I then wondered outside again, looking for dinner. I toyed between buying something cheap to take back to me room, finding somewhere cheap to eat, and then returning back to my room, or finding somewhere nicer and settling in for a few hours. The only place that would satisfy the latter and obviously superior option, was the cafe/bar where I'd had breakfast that morning.
I was a little self conscious to eat a meal alone at the same place twice in one day.. ..but as it dawned on me it was by far the least miserable option, I took it.
The waitress. I don't know her name, but I know she was lovely. A redhead, cheery, she asked me where I was from and scored big as a friendly face, found amidst several days of solo winter blues. Well...not blues.. ...but only so because I'd been too busy to introspect.

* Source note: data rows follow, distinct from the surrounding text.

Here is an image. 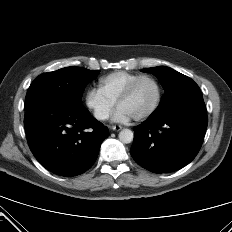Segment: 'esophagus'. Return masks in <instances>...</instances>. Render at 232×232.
<instances>
[{
	"label": "esophagus",
	"mask_w": 232,
	"mask_h": 232,
	"mask_svg": "<svg viewBox=\"0 0 232 232\" xmlns=\"http://www.w3.org/2000/svg\"><path fill=\"white\" fill-rule=\"evenodd\" d=\"M111 129L114 130V131H120L122 129V126H120V125H113L111 127Z\"/></svg>",
	"instance_id": "obj_1"
}]
</instances>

At the end of every interaction - she came and left my table about half a dozen times over the evening - I was grasping and failing to find a way to say "you're lovely". In fact, I was also grasping (a little) and failing (completely) to say, "come to my room, lie on my bed, and lets chat and cuddle". In the latter case, the failure was probably all for the best.
As each interaction came and went I felt a bit more frustrated I hadn't really expressed anything to her along the lines I wanted to - just lots of slightly blundering smiles and nods - (in fact at one point I agreed to something being added to my desert completely unaware of what it may be, because I could only take in her welcoming aura and had no attention left for what she was actually saying!) - but no more the wiser as to who I could do this and it not be and seem overly rehearsed, unnatural and slightly spoil the evening.
I've often wondered at, and hated, the fact that some things in life require a certain level of relaxation to be achieved, but realising that does not help relax - in fact it can hinder it! I don't think I managed this any better this evening, but come the time I paid for the bill, and accepting her best wishes for the rest of my stay here, my desire to say something nice and the realisation time was almost up, gave rise to an urgency that could almost have been mistaken for spontaneity, and I simply said "Thank you for being so lovely", and she smiled and told me it was quite alright.
I hope to see her there again. I know come finer weather, new friends and all the rest, perspectives change. But I am who I am today; and she is gorgeous in the only way that really counts.